◆ REQUIRED WORK ◆
Output every line below as it stands, dropping only the images.
*** Opening THE DATA ***
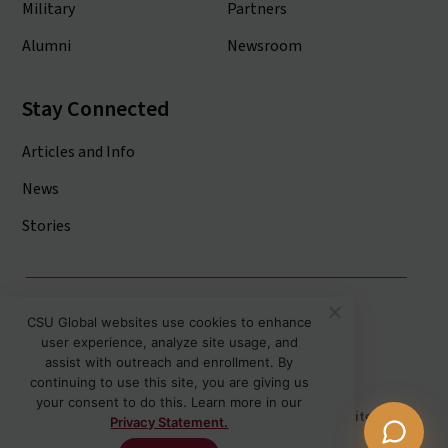
Military
Partners
Alumni
Newsroom
Stay Connected
Articles and Info
News
Stories
Colorado State University System
CSU Global websites use cookies to enhance
user experience, analyze site usage, and
Colorado State University
assist with outreach and enrollment. By
Colorado State University-Pueblo
continuing to use this site, you are giving us
your consent to do this. Learn more in our
Disclaimer
Privacy
Institutional Accessibility
Site Map
Privacy Statement.
Student Policies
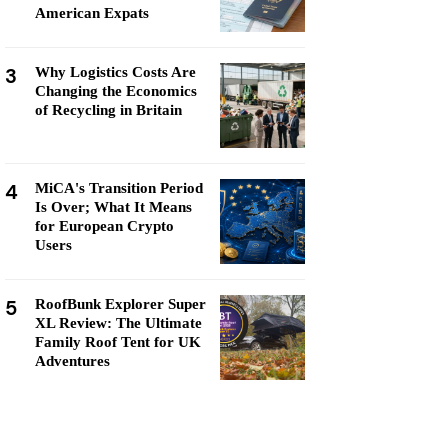
American Expats
3
Why Logistics Costs Are
Changing the Economics
of Recycling in Britain
4
MiCA's Transition Period
Is Over; What It Means
for European Crypto
Users
5
RoofBunk Explorer Super
XL Review: The Ultimate
Family Roof Tent for UK
Adventures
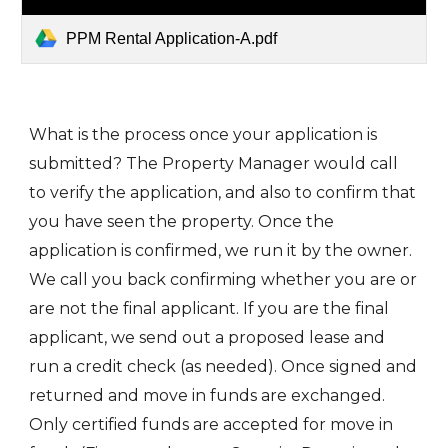
PPM Rental Application-A.pdf
What is the process once your application is
submitted? The Property Manager would call
to verify the application, and also to confirm that
you have seen the property. Once the
application is confirmed, we run it by the owner.
We call you back confirming whether you are or
are not the final applicant. If you are the final
applicant, we send out a proposed lease and
run a credit check (as needed). Once signed and
returned and move in funds are exchanged.
Only certified funds are accepted for move in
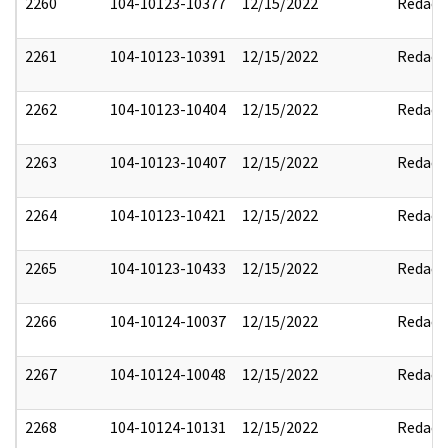
2260
104-10123-10377
12/15/2022
Redact
2261
104-10123-10391
12/15/2022
Redact
2262
104-10123-10404
12/15/2022
Redact
2263
104-10123-10407
12/15/2022
Redact
2264
104-10123-10421
12/15/2022
Redact
2265
104-10123-10433
12/15/2022
Redact
2266
104-10124-10037
12/15/2022
Redact
2267
104-10124-10048
12/15/2022
Redact
2268
104-10124-10131
12/15/2022
Redact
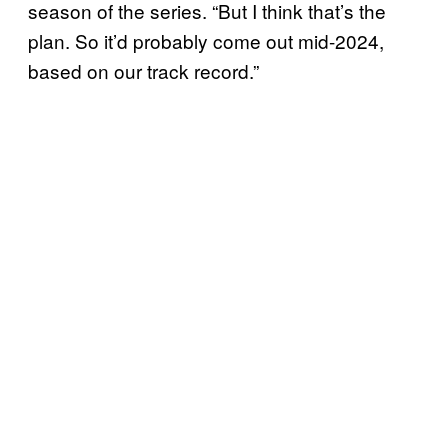
season of the series. “But I think that’s the
plan. So it’d probably come out mid-2024,
based on our track record.”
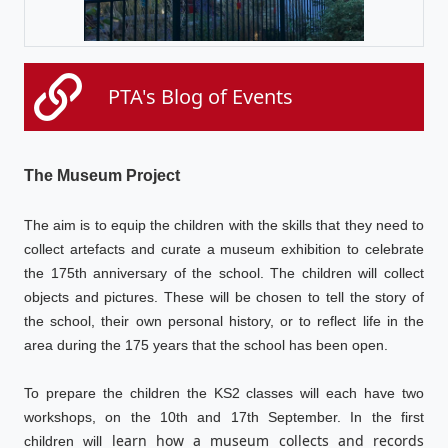
PTA's Blog of Events
The Museum Project
The aim is to equip the children with the skills that they need to
collect artefacts and curate a museum exhibition to celebrate
the 175th anniversary of the school. The children will collect
objects and pictures. These will be chosen to tell the story of
the school, their own personal history, or to reflect life in the
area during the 175 years that the school has been open.
To prepare the children the KS2 classes will each have two
workshops, on the 10th and 17th September. In the first
learn how a museum collects and records
children will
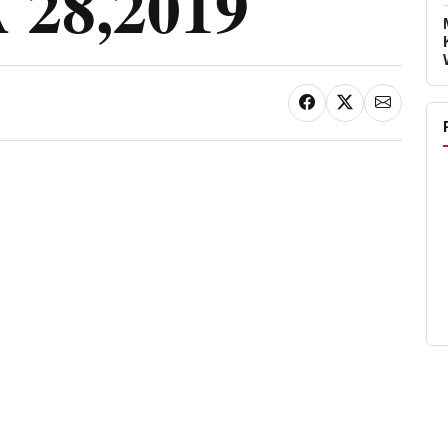
28,2019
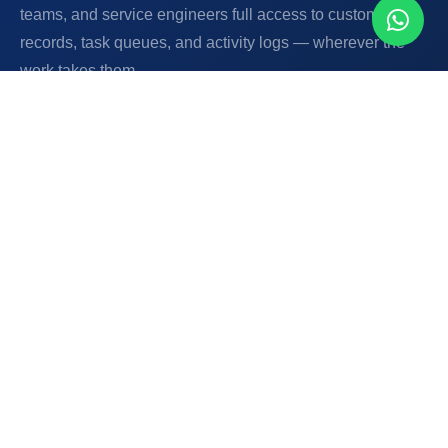
teams, and service engineers full access to customer
records, task queues, and activity logs — wherever the
work takes them.
Android Application
Web Platform
Offline Capability
Field Operations
📸 Document Capture
🗂️
Full Customer Records On-Site
Field staff view complete customer history, billing
status, past complaints, and service records from
their Android device — before knocking on the door.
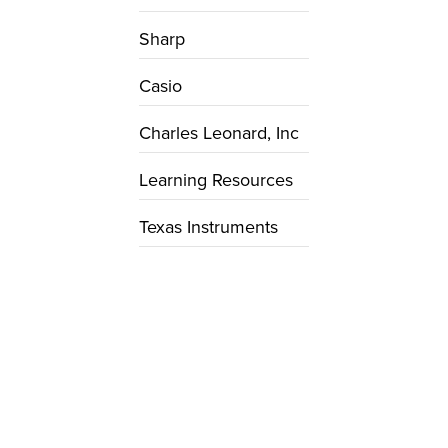
Sharp
Casio
Charles Leonard, Inc
Learning Resources
Texas Instruments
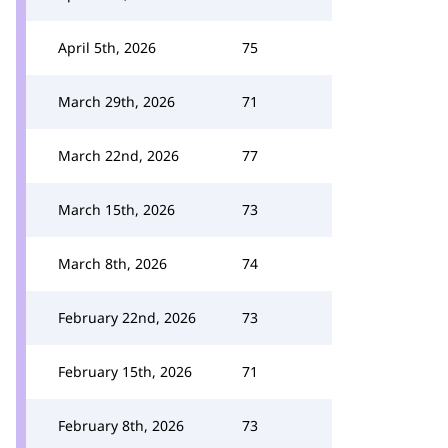
April 5th, 2026
75
March 29th, 2026
71
March 22nd, 2026
77
March 15th, 2026
73
March 8th, 2026
74
February 22nd, 2026
73
February 15th, 2026
71
February 8th, 2026
73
*** Closing THE DATA ***
◆ SOLVED PROBLEM ◆
Military
Partners
Alumni
Newsroom
Stay Connected
Articles and Info
News
Stories
Colorado State University System
CSU Global websites use cookies to enhance
user experience, analyze site usage, and
Colorado State University
assist with outreach and enrollment. By
Colorado State University-Pueblo
continuing to use this site, you are giving us
your consent to do this. Learn more in our
Disclaimer
Privacy
Institutional Accessibility
Site Map
Privacy Statement.
Student Policies
American Expats
3
Why Logistics Costs Are
Changing the Economics
of Recycling in Britain
4
MiCA's Transition Period
Is Over; What It Means
for European Crypto
Users
5
RoofBunk Explorer Super
XL Review: The Ultimate
Family Roof Tent for UK
Adventures
PPM Rental Application-A.pdf
What is the process once your application is
submitted? The Property Manager would call
to verify the application, and also to confirm that
you have seen the property. Once the
application is confirmed, we run it by the owner.
We call you back confirming whether you are or
are not the final applicant. If you are the final
applicant, we send out a proposed lease and
run a credit check (as needed). Once signed and
returned and move in funds are exchanged.
Only certified funds are accepted for move in
2260
104-10123-10377
12/15/2022
Redact
2261
104-10123-10391
12/15/2022
Redact
2262
104-10123-10404
12/15/2022
Redact
2263
104-10123-10407
12/15/2022
Redact
2264
104-10123-10421
12/15/2022
Redact
2265
104-10123-10433
12/15/2022
Redact
2266
104-10124-10037
12/15/2022
Redact
2267
104-10124-10048
12/15/2022
Redact
2268
104-10124-10131
12/15/2022
Redact
season of the series. “But I think that’s the
plan. So it’d probably come out mid-2024,
based on our track record.”
PTA's Blog of Events
The Museum Project
The aim is to equip the children with the skills that they need to
collect artefacts and curate a museum exhibition to celebrate
the 175th anniversary of the school. The children will collect
objects and pictures. These will be chosen to tell the story of
the school, their own personal history, or to reflect life in the
area during the 175 years that the school has been open.
To prepare the children the KS2 classes will each have two
workshops, on the 10th and 17th September. In the first
learn how a museum collects and records
children will
28,2019
teams, and service engineers full access to customer
records, task queues, and activity logs — wherever the
work takes them.
Android Application
Web Platform
Offline Capability
Field Operations
📸 Document Capture
🗂️
Full Customer Records On-Site
Field staff view complete customer history, billing
status, past complaints, and service records from
their Android device — before knocking on the door.
Sharp
Casio
Charles Leonard, Inc
Learning Resources
Texas Instruments
April 5th, 2026
75
March 29th, 2026
71
March 22nd, 2026
77
March 15th, 2026
73
March 8th, 2026
74
February 22nd, 2026
73
February 15th, 2026
71
February 8th, 2026
73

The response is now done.